▸ **EXERCISE PROMPT**
Where the string "middle" occurs in a line of the data below, that line should be copied.

START RECORDS FOR PROCESSING

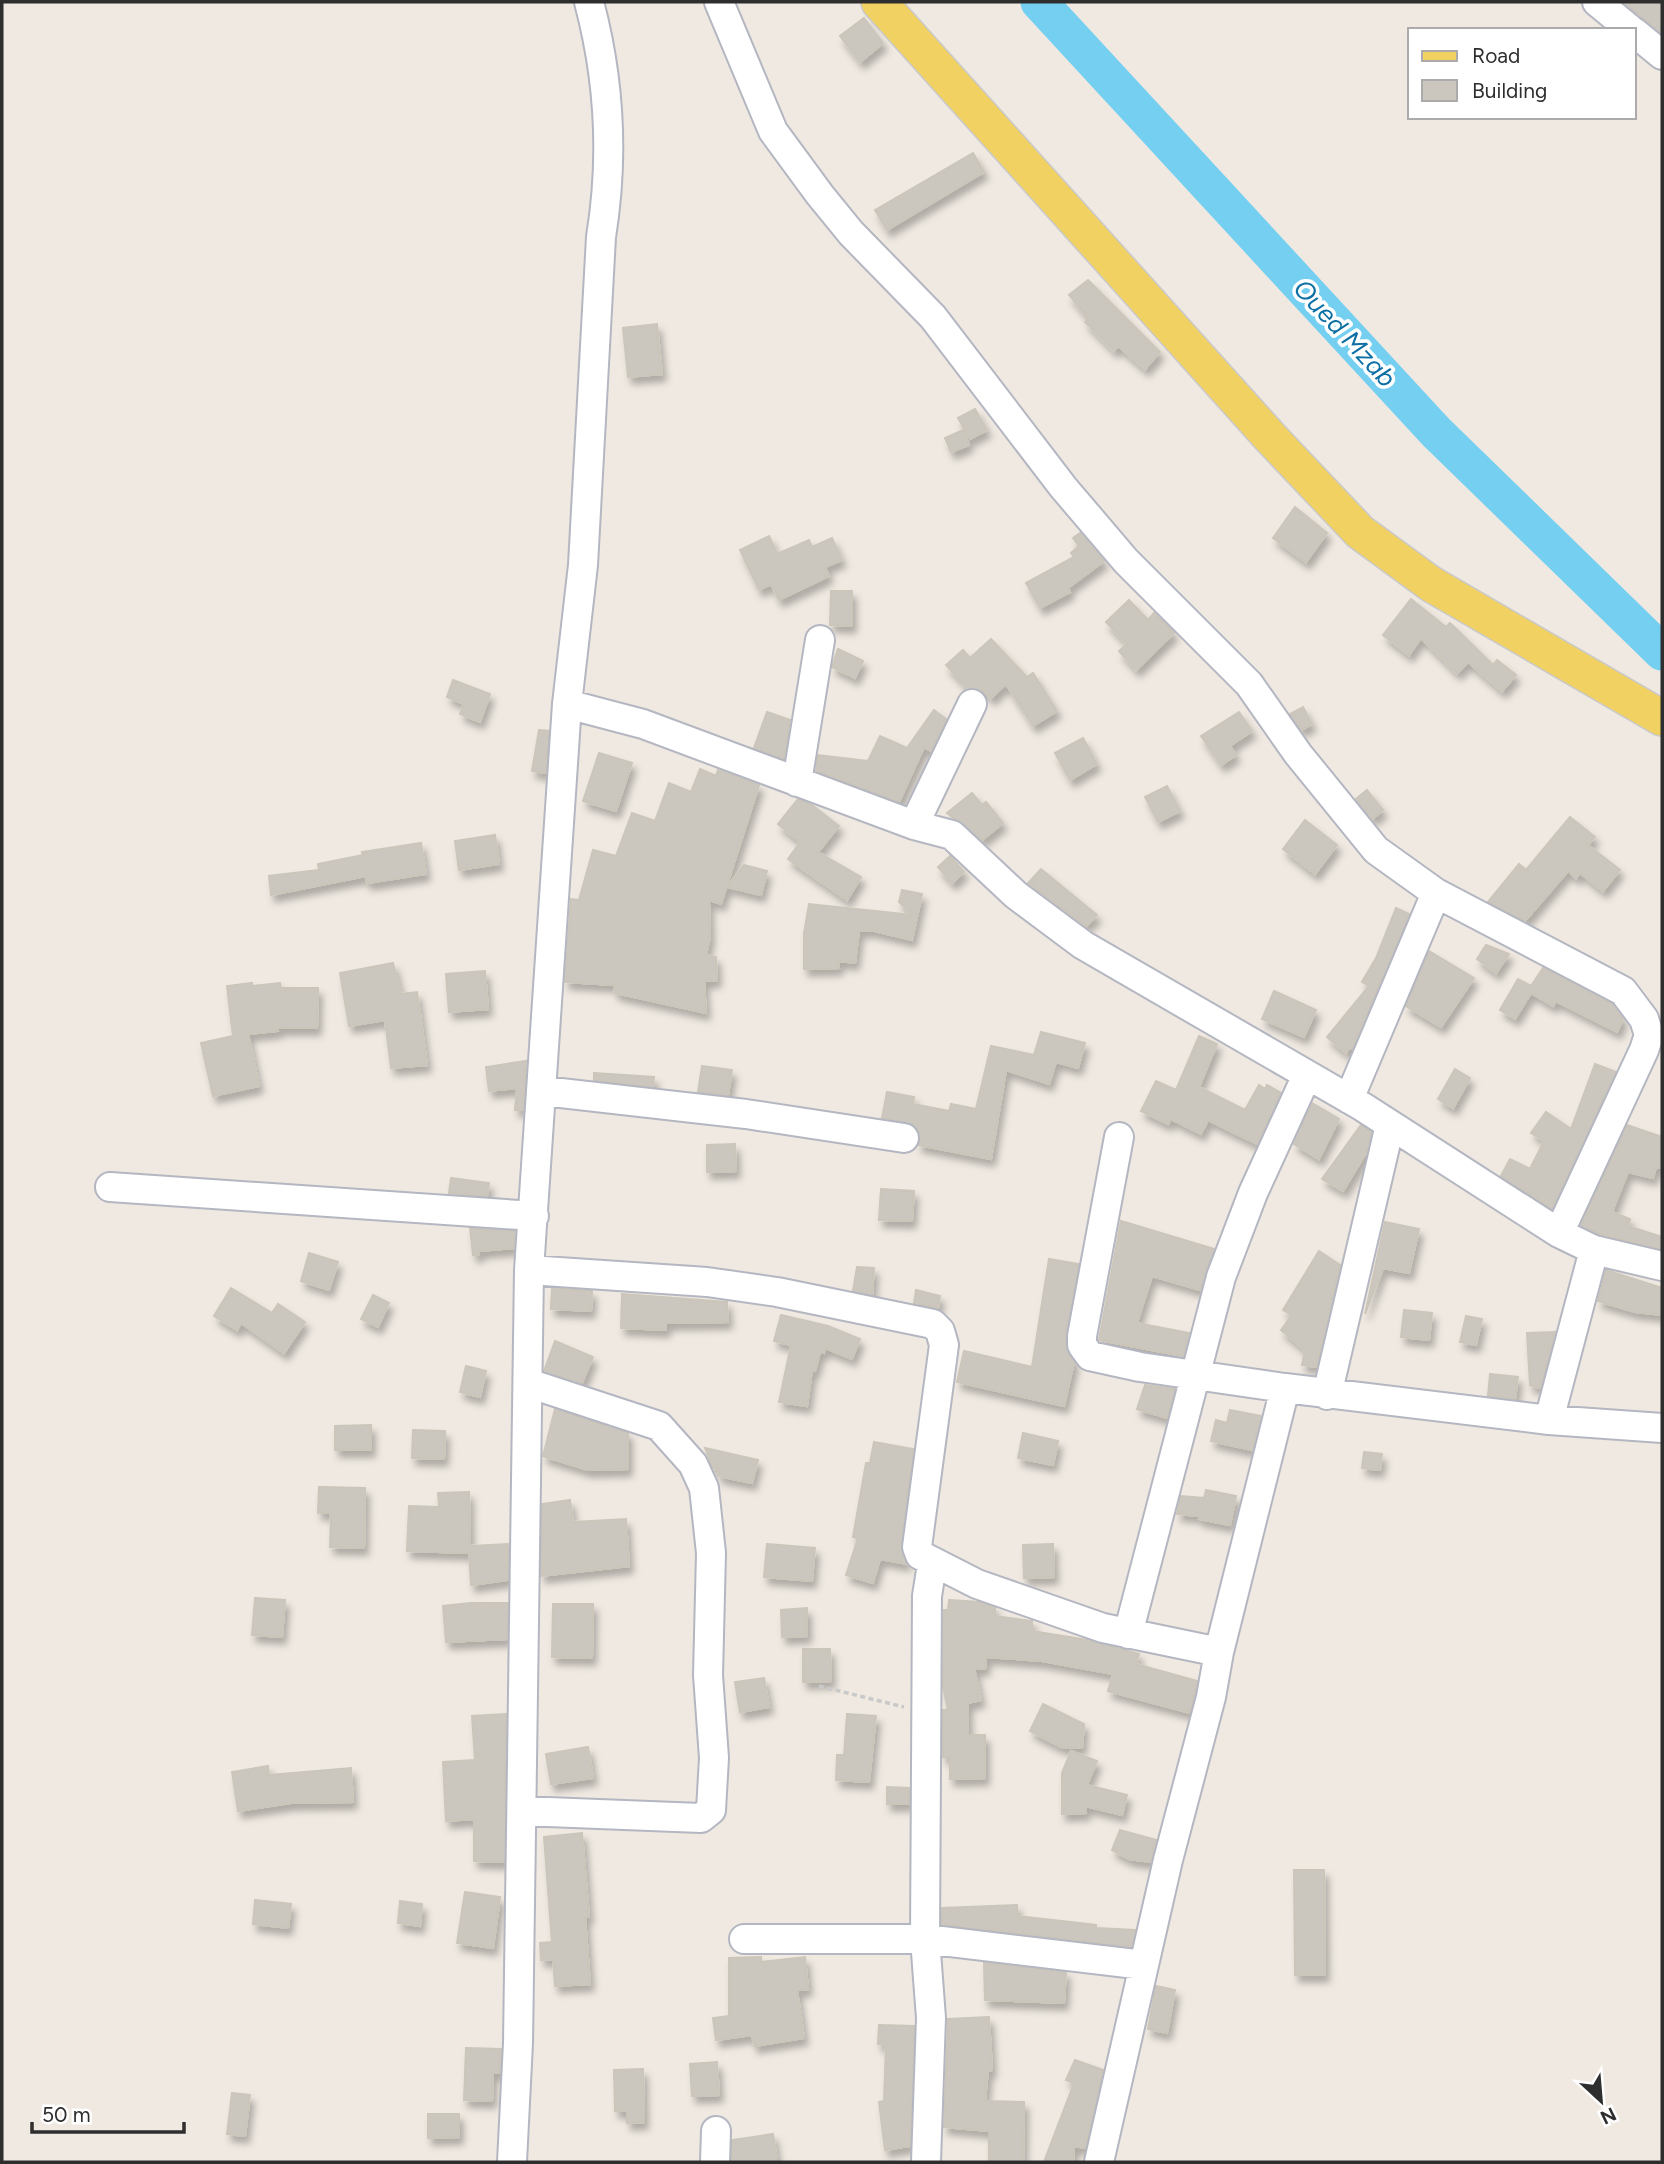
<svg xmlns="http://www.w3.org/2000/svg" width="1664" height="2164" viewBox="0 0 1664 2164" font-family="Figtree,sans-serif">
	<defs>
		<filter id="shadow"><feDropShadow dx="4" dy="7" stdDeviation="3.5" flood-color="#0004"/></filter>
	</defs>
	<rect width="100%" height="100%" fill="#efe9e1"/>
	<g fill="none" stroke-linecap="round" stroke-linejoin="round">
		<!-- river -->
		<path stroke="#75cff0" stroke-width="37" d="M1039,2L1436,432L1662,652"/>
	</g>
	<!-- building -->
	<path fill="#cbc7bf" stroke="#cbc5ba" stroke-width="2" filter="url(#shadow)" d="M1623,2H1662V34L1642,18Z
		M864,18L883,43L860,62L840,36Z
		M973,153L984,172L887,230L875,210Z
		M1088,280L1160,352L1145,369L1118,346L1114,351L1085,322L1088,318L1069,295Z
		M657,324L662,374L628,377L623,328Z
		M975,409L987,430L970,439L958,418Z
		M963,430L969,445L951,452L945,438Z
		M1295,507L1327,533L1306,562L1273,538Z
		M1080,533L1104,561L1068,588L1070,592L1040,608L1026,583L1074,557L1071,553L1079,546L1073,538Z
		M769,536L777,554L809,540L812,547L832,538L842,560L825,567L829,576L779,600L771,584L759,590L740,550Z
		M831,591H852V626L830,625Z
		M1411,599L1446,627L1450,623L1493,665L1497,660L1516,675L1502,691L1468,662L1457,673L1421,638L1409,655L1383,635Z
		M1129,600L1148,620L1154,613L1174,633L1136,670L1119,651L1127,644L1106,622Z
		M991,639L1027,677L1033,673L1057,711L1033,726L1006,684L991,698L984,691L968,688L946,665L963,650L970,658Z
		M838,649L863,661L855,678L832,667Z
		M453,680L490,694L480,722L460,714L464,704L447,697Z
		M1303,707L1312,724L1301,730L1290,714Z
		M934,710L946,719L931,751L924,747L899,802L816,771L818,755L868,761L880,736L907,748Z
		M767,712L790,720L784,759L754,748Z
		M1239,712L1252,731L1230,746L1236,755L1221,765L1201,736Z
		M539,730L549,731L546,773L532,771Z
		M1083,738L1097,764L1070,780L1055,753Z
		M599,753L632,763L616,811L583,801Z
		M700,769L716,776L718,770L759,785L721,904L709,900L710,937L706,955L716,957L717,980L704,981L706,1013L615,993L614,985L565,982L571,899L579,900L593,850L616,856L632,813L655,821L669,783L691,792Z
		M1167,786L1180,811L1158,822L1145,797Z
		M1367,790L1383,810L1372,819L1356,799Z
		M972,793L982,805L986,802L1003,823L982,840L947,813Z
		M798,799L812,805L839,826L818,852L861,877L847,900L788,859L800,842L778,824Z
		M1570,817L1595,837L1588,845L1620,870L1603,891L1580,873L1576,878L1568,871L1525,921L1488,902L1519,864L1526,870Z
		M1305,820L1337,845L1315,874L1283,849Z
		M495,835L499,864L459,870L455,841Z
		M421,843L426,874L367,883L366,876L271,895L269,876L319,870L318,864L363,855L362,852Z
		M950,856L964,872L952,883L938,867Z
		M744,865L767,871L761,895L727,887Z
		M1041,869L1097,915L1086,926L1028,883Z
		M902,890L922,894L912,940L870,930L859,931L855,963L838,961L839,968L804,969V933L809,904L913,915L899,902Z
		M1396,908L1409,914L1352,1049L1349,1048L1346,1053L1327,1037L1369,986L1362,982L1376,958Z
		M1486,945L1509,954L1496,973L1477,959Z
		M1429,951L1474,978L1441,1027L1406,1006Z
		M393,963L401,994L417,992L427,1065L391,1068L385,1020L349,1026L340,973Z
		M1543,968L1612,1004L1623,1019L1617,1032L1556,1001L1553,1006L1531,993L1515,1019L1500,1010L1518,979L1531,986Z
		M485,971L488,1009L449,1012L446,974Z
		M252,983V986L280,983L281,988H318L317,1028H277L278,1031L248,1034L259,1086L213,1096L201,1043L233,1036L227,986Z
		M1274,991L1316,1010L1304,1037L1262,1019Z
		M1041,1032L1085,1043L1078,1068L1056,1062L1049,1084L1006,1070L991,1159L918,1145L920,1133L914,1125L882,1118L887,1092L914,1097L913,1104L949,1111L951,1104L976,1109L991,1046L1034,1055Z
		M1199,1036L1217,1044L1199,1087L1245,1110L1259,1085L1265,1089L1267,1085L1281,1093L1257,1144L1208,1120L1201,1134L1171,1119L1168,1124L1141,1111L1156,1081L1176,1090Z
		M526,1061L523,1110H515L517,1088L489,1091L486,1067Z
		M1595,1064L1616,1072L1552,1209L1501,1176L1510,1159L1530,1169L1544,1141L1531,1133L1546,1112L1571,1129Z
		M702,1066L732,1070L728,1095L698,1092Z
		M1455,1069L1470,1078L1453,1108L1438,1099Z
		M594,1073L654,1077L653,1087L594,1080Z
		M1312,1103L1339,1119L1319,1159L1294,1144Z
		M1361,1125L1371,1132L1366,1153L1343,1191L1322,1179Z
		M1627,1125L1662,1137V1168L1656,1167L1653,1178L1628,1172L1612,1212L1630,1219L1628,1226L1662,1237V1249L1600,1234L1581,1225Z
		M735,1144L736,1171L707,1172V1145Z
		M451,1178L489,1183L487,1196L449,1193Z
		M881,1189L914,1191L912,1221L879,1220Z
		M1121,1221L1214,1249L1200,1290L1152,1276L1137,1323L1189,1333L1183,1356L1099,1340Z
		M1385,1222L1419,1229L1409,1273L1383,1268L1365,1314Z
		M470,1228L515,1231L514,1248L479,1251V1255H473Z
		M1319,1251L1340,1265L1316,1367L1302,1365L1305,1350L1281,1330L1292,1315L1283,1310Z
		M309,1253L338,1262L329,1290L301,1281Z
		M1049,1259L1079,1264L1066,1333V1346L1074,1362L1064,1406L957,1382L964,1351L1032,1367Z
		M857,1267L874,1268L872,1295L853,1291Z
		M1606,1270L1662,1288V1315L1635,1312L1598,1301Z
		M231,1288L272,1313L278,1304L305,1322L284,1353L241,1323L237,1330L214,1316Z
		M552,1288L592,1291L591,1311L551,1309Z
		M916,1290L940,1296L938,1308L914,1303Z
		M622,1294L727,1302L728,1322L666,1323V1330L621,1328Z
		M373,1295L389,1303L378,1327L361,1319Z
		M1404,1310L1432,1313L1429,1340L1401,1337Z
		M781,1315L828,1326L860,1339L852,1359L825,1348L824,1353L820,1352L815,1371L812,1370L807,1406L779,1402L791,1345L774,1341Z
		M1466,1316L1482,1319L1476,1345L1460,1342Z
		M1555,1332L1540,1388L1530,1385L1527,1333Z
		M555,1341L593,1357L582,1383L544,1371Z
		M466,1366L486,1371L480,1397L460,1392Z
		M1490,1374L1518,1377L1515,1399L1488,1396Z
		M1145,1385L1175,1389L1167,1418L1137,1409Z
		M555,1409L628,1433V1469L588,1470L543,1456Z
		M1230,1410L1261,1416L1252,1450L1211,1441L1216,1420L1227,1423Z
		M371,1425V1450H335V1426Z
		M413,1430L445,1431L444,1459L412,1458Z
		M1023,1433L1058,1441L1053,1465L1018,1458Z
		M874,1442L913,1449L901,1545L907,1564L880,1559L873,1583L846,1575L858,1538L853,1537L866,1463H870Z
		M705,1448L758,1460L752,1483L718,1476L719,1469L713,1468Z
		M1364,1452L1382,1454L1380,1470L1362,1468Z
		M319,1487L365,1488L364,1548L330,1547L331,1513H318Z
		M1206,1490L1236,1496L1230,1525L1199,1519L1200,1516L1177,1514L1181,1496L1204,1498Z
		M469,1492L470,1546L508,1544V1580L471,1585L469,1553L407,1551L409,1506L439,1507L438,1493Z
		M570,1500L573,1522L626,1519L629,1566L541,1576L542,1504Z
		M767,1544L815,1548L812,1581L764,1577Z
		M1053,1544L1054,1577L1024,1578L1023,1545Z
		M255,1598L285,1600L282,1637L252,1635Z
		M949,1600L980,1602L995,1608V1616L1032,1621V1631L1088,1640L1139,1654L1136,1664L1197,1681L1190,1713L1108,1691L1113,1674L1042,1661L986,1657L985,1669L974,1668L981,1700L968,1703V1735H985V1778L950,1779V1757H943V1710H948L943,1687L944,1610H948Z
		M471,1603H508L507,1639L446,1642L443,1606Z
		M553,1604H593L592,1658L552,1657Z
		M807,1608V1636L782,1637L781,1610Z
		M803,1649H830L831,1681L803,1682Z
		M764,1678L769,1707L740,1712L735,1682Z
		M1043,1704L1084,1724L1082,1748L1061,1747L1030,1731Z
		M506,1714L504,1862L474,1861V1819L446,1821L443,1762L475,1760L472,1716Z
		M847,1714L876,1716L869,1782L836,1780L837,1755H844Z
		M588,1747L593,1778L551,1784L546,1754Z
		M1071,1751L1097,1761L1087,1785L1127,1795L1122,1815L1085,1806L1086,1813L1062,1814V1773Z
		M268,1766L269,1775L351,1768L353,1802L291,1803L238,1811L232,1772Z
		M887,1787L909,1788V1804H887Z
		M1120,1830L1156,1840L1150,1862L1129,1859L1112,1850Z
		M582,1833L589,1917H585L590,1984L555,1986L553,1959L541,1960L540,1943L552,1942L544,1837Z
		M1294,1870H1324L1325,1975H1295Z
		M465,1892L500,1897L493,1948L457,1943Z
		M255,1900L291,1904L288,1928L253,1924Z
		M400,1901L422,1904L420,1926L398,1923Z
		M1017,1905V1916L1096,1925V1928L1135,1930L1131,1947L942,1924V1908Z
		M761,1957V1962L805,1957L808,1989L797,1990L804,2038L754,2046L752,2035L716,2040L713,2018L729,2016V1958Z
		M984,1963L1066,1972L1064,2003L985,2000Z
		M1156,1986L1175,1990L1167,2033L1148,2029Z
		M989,2017L992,2070L988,2071L985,2101L1024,2102L1023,2162H989V2131L944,2127L948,2019Z
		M879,2025L914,2026L910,2146L885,2150L879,2102L884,2101L886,2045L878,2044Z
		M466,2048L501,2049L500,2073H493L492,2101L464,2100Z
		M1075,2060L1103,2070L1085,2148L1074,2146L1073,2162H1044L1074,2083L1066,2080Z
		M717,2062L719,2095L692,2096L690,2064Z
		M643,2069L644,2122L627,2123V2111H615L614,2070Z
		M232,2093L250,2095L245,2136L227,2134Z
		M428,2114H459V2137L428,2138Z
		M773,2134L777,2161L732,2162V2140Z"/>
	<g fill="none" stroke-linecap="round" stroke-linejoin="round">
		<!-- minor casing -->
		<g stroke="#b4b7c1" stroke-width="32">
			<path id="minor" d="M719,2L773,131L820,195L851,233L933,317L1063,487L1126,561L1249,684L1298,754L1376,850L1436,893L1623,991L1644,1019L1649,1035L1644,1050L1559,1233
				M1597,2L1631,30
				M1634,32L1662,55
				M567,704L643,724L914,825L952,835L1016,895L1083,945L1363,1107L1559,1233L1594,1250L1662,1266
				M797,782L820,640
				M914,825L972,704
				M543,1091L746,1114L904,1138
				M1349,1099L1436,893
				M1119,1137L1082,1336V1345L1090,1356L1140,1367L1285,1388
				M110,1187L534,1216
				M529,1270L707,1282L777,1292L933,1324L940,1331L944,1345L917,1547L920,1555L977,1584L1103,1628L1219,1652
				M1327,1395L1390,1125
				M1549,1420L1594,1250
				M1128,1634L1221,1277L1253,1193L1307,1075
				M522,1811L701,1818L711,1810L714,1758L708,1675L711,1553L704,1488L693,1464L659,1426L528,1383
				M744,1939H925L1144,1965
				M512,2162L518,2043L529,1270L567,704L583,565L601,237C614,157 610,81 589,2
				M715,2162L716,2131
				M926,2162L931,2018L925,1939L927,1596L932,1564
				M1099,2162L1168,1860L1211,1697L1219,1652L1285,1388L1549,1420L1662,1428"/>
		</g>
		<!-- major casing -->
		<g stroke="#c9c9c9" stroke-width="38">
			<path id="major" d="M879,2L1270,437L1360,532L1431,584L1662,718"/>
		</g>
		<!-- path -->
		<path stroke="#c9c9c9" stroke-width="3.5" stroke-dasharray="5 3.5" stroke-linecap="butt" d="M819,1686L904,1707"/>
		<!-- minor -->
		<use href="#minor" stroke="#fff" stroke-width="28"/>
		<!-- major -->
		<use href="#major" stroke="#f2d163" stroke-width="35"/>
	</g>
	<g text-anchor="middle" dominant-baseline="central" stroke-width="7" stroke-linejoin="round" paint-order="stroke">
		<!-- water labels -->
		<g font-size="26" font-style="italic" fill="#0d6fa3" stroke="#fff">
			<text transform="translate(1345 333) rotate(47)">Oued Mzab</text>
		</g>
	</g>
	<!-- border -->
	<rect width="1664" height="2164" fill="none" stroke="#2e2e2e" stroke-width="7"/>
	<!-- legend -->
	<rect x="1408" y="28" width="228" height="91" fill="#ffffff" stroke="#ababab" stroke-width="2"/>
	<rect x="1422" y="51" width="35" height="10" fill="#f2d163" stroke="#ababab" stroke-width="2"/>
	<text x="1472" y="63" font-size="21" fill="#2e2e2e">Road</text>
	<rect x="1422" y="80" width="35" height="21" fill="#cbc7bf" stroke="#ababab" stroke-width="2"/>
	<text x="1472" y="98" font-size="21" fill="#2e2e2e">Building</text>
	<!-- north arrow -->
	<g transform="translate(1601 2101) rotate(154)" stroke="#ffffff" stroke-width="5" paint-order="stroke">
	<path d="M0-5L12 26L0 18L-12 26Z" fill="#2e2e2e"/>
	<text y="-10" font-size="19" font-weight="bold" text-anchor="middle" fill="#2e2e2e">N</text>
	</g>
	<!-- scale -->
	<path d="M32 2122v10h152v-10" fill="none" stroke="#2e2e2e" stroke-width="3.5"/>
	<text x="42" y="2122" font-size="21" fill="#2e2e2e" stroke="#ffffff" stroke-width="5" paint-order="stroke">50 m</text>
</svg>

END RECORDS FOR PROCESSING

▸ **ANSWER FOR THE TASK**
	<g text-anchor="middle" dominant-baseline="central" stroke-width="7" stroke-linejoin="round" paint-order="stroke">
	<text y="-10" font-size="19" font-weight="bold" text-anchor="middle" fill="#2e2e2e">N</text>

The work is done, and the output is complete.